How Cultural Background Calls the Shots in Individual Responses
While there is more to us than our cultural background, the way we act, think and react to our environment is largely modelled by it. Of course, not all the people from a given group will behave in the same way, but certain generalisations can be made.
Marketers, especially those in highly diverse countries, should keep this in mind. Even when a campaign manages to transcend cultural barriers and the message is understood in the same way by all viewers, the response from people from different backgrounds is hardly identical.
Human communication always has two sides: the explicit and the implicit. The extent to which special focus will be placed on what is explicitly said or on what is being implied by other factors, namely body language, is determined by the individual’s cultural background.
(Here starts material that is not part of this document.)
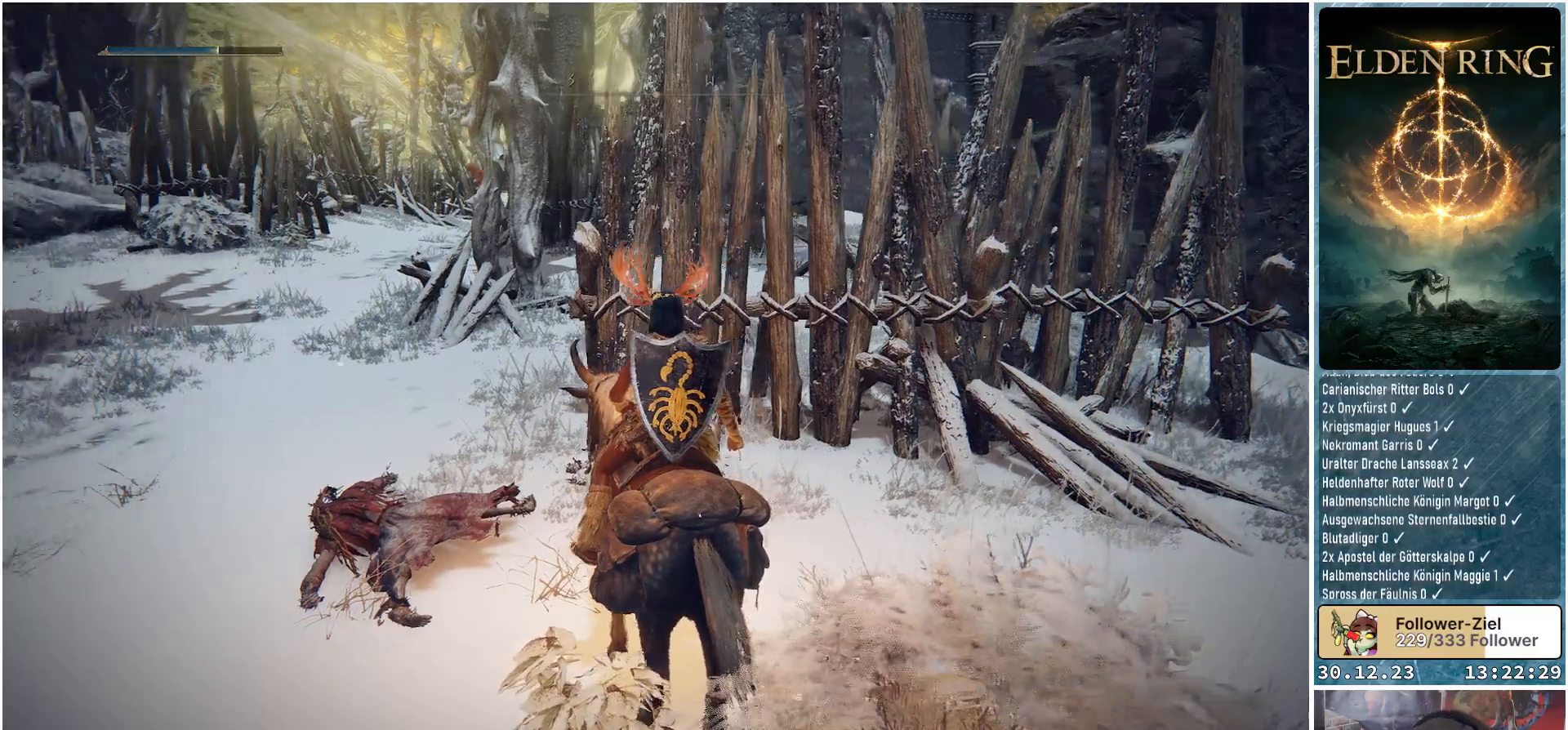
{"buttons": [], "left_stick": "up-left", "right_stick": "center", "events": [[117, "right_stick", "center"]]}
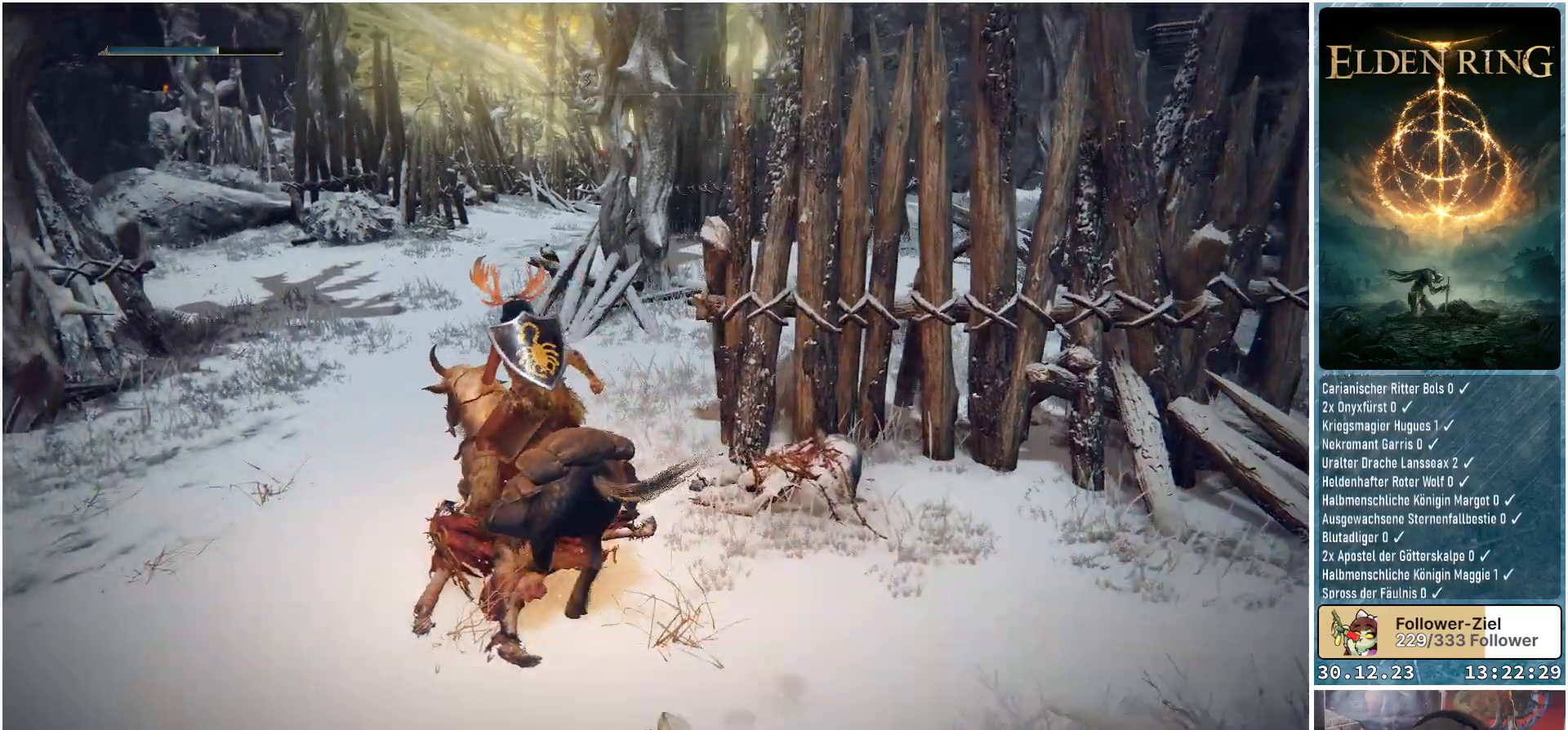
{"buttons": [], "left_stick": "up", "right_stick": "center", "events": [[34, "right_stick", "down-left"], [217, "right_stick", "center"], [368, "left_stick", "up"]]}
But how exactly does culture influence communication? And what are the key aspects to look out for while developing a campaign that targets a specific group? But let’s get something straight first.
High context cultures vs. low context cultures
Defining culture is simple; it is a set of values shared by a group of people. What is not so simple, is when two people from different cultures interact. Aspects such as the role of both verbal and non-verbal communication, or the varying degrees of straightforwardness can be difficult to bridge.
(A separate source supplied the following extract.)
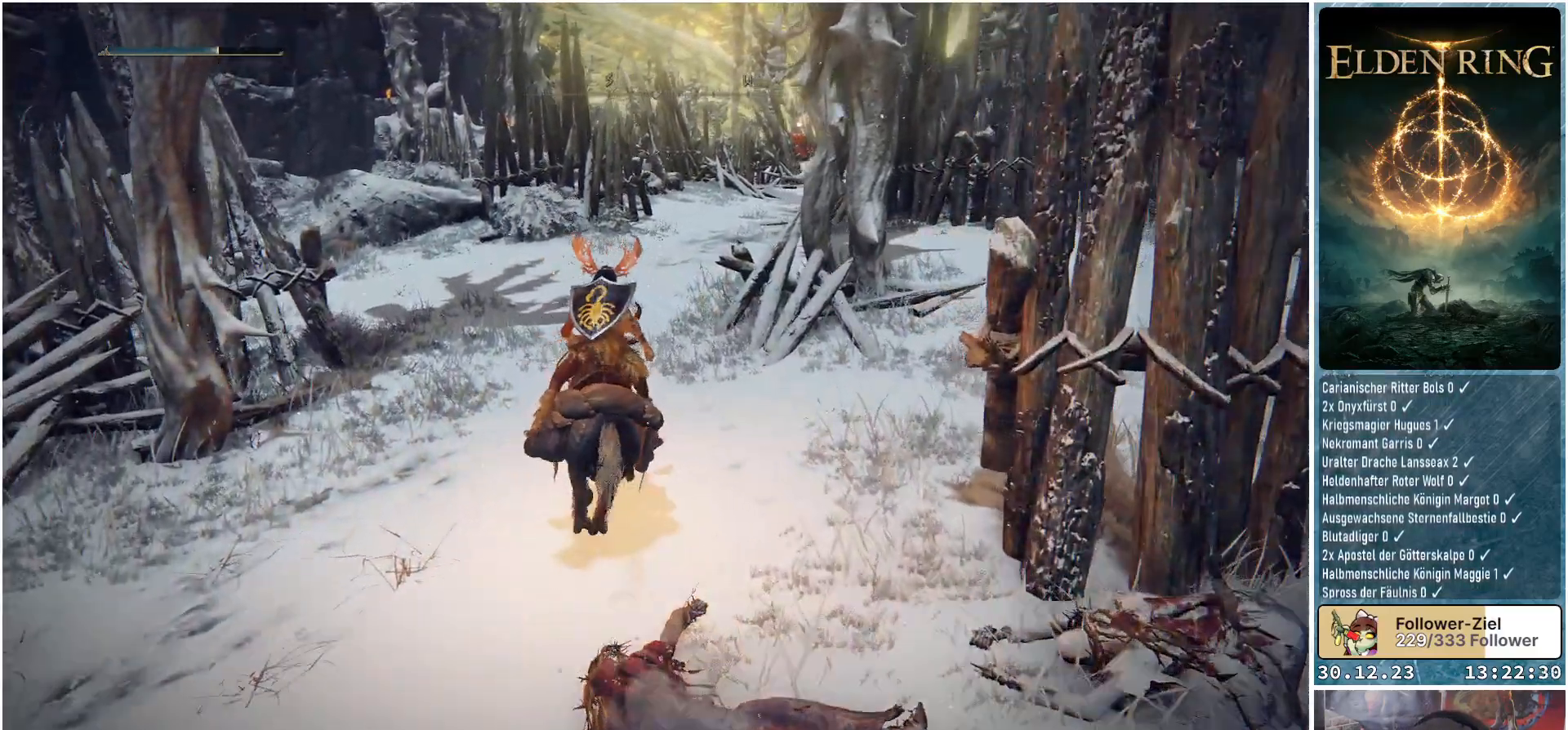
{"buttons": [], "left_stick": "up", "right_stick": "down-right", "events": [[67, "right_stick", "down-right"]]}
The first step to tackle this issue is understanding the differences between the so-called high context and low context cultures. Asian, African, Latin American and Southern European cultures constitute the former, while North European and North American cultures comprise the latter.
In high context cultures, communication tends to be less straightforward, and the context can sometimes say more than words themselves. Intuition also plays an important role; given the lack of clarity in verbal communication, the receiver has to read the other person’s body language in order to get the full picture. Even silence is a legitimate means of communication.
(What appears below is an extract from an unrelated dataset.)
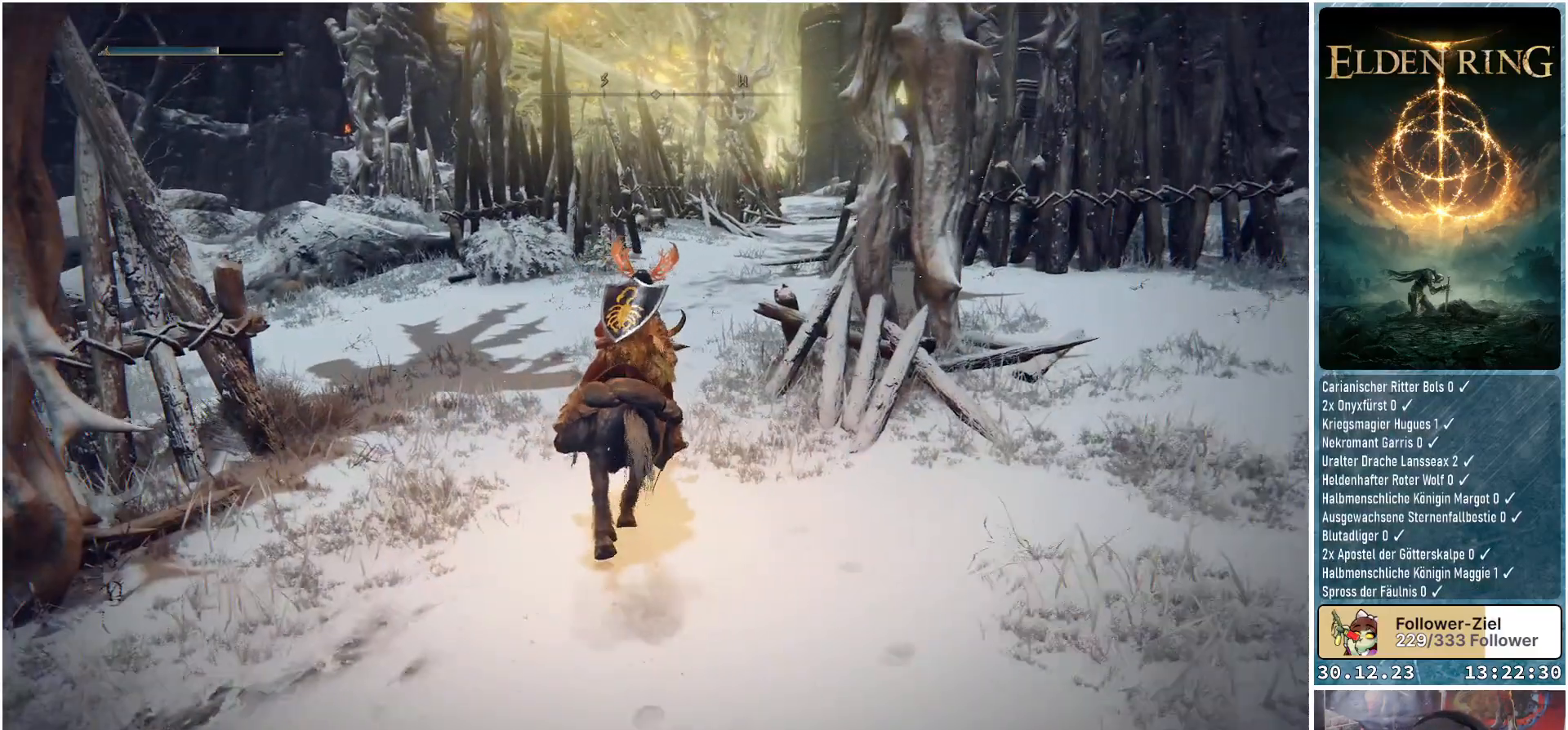
{"buttons": [], "left_stick": "up", "right_stick": "center", "events": [[50, "right_stick", "center"]]}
The story is quite the opposite for low context cultures. Here, communication is completely straightforward and specific. Therefore, there is little or no room for misinterpretation. Body language is not necessarily neglected, but it does hold a less important role than in high context cultures. Instead, communication is largely driven by logic.
Which of these as the best way to communicate is a question with no answer; both have their positive and negative traits. What marketers should focus on is in understanding both kinds of cultures and finding ways to use them to their advantage.
How does this apply to marketing?
A successful multicultural marketing campaign will always be based on extensive research of its target groups. However, analysing the behaviour and habits of these two types of cultures can be slightly more complex than one might think.
Low context cultures, for instance, are easier to learn from because all the information you need is quickly provided in the clearest ways possible. In high context cultures, on the other hand, a high degree of intuition is required to fully understand what is being conveyed.
Once the research stage of a campaign is over, marketers will have to decide whether they will try to develop a campaign that is able to speak to both cultures, or if they will instead create one campaign for each type of culture. Whichever the choice, the aim is to gain the same response from different-minded people.
In the case of people exposed to different cultural backgrounds from an early age, it can be difficult to put them into one marketing box, since their individual responses will, most likely, be influenced by both contexts. This should not be seen as negative, though; people with such upbringings might be equally responsive to both styles of communication.
It is not about what you say, but how you say it
How deeply an individual is defined by their cultural background is entirely relative, as it depends on one’s self consciousness as a member of a certain group, and the extent to which they adhere to its values.
But what is certain, is that our responses to the situations we encounter tend to be unconscious, given the fact that our culture is something we have been exposed to since birth, hence we recommend that brands do not take this for granted.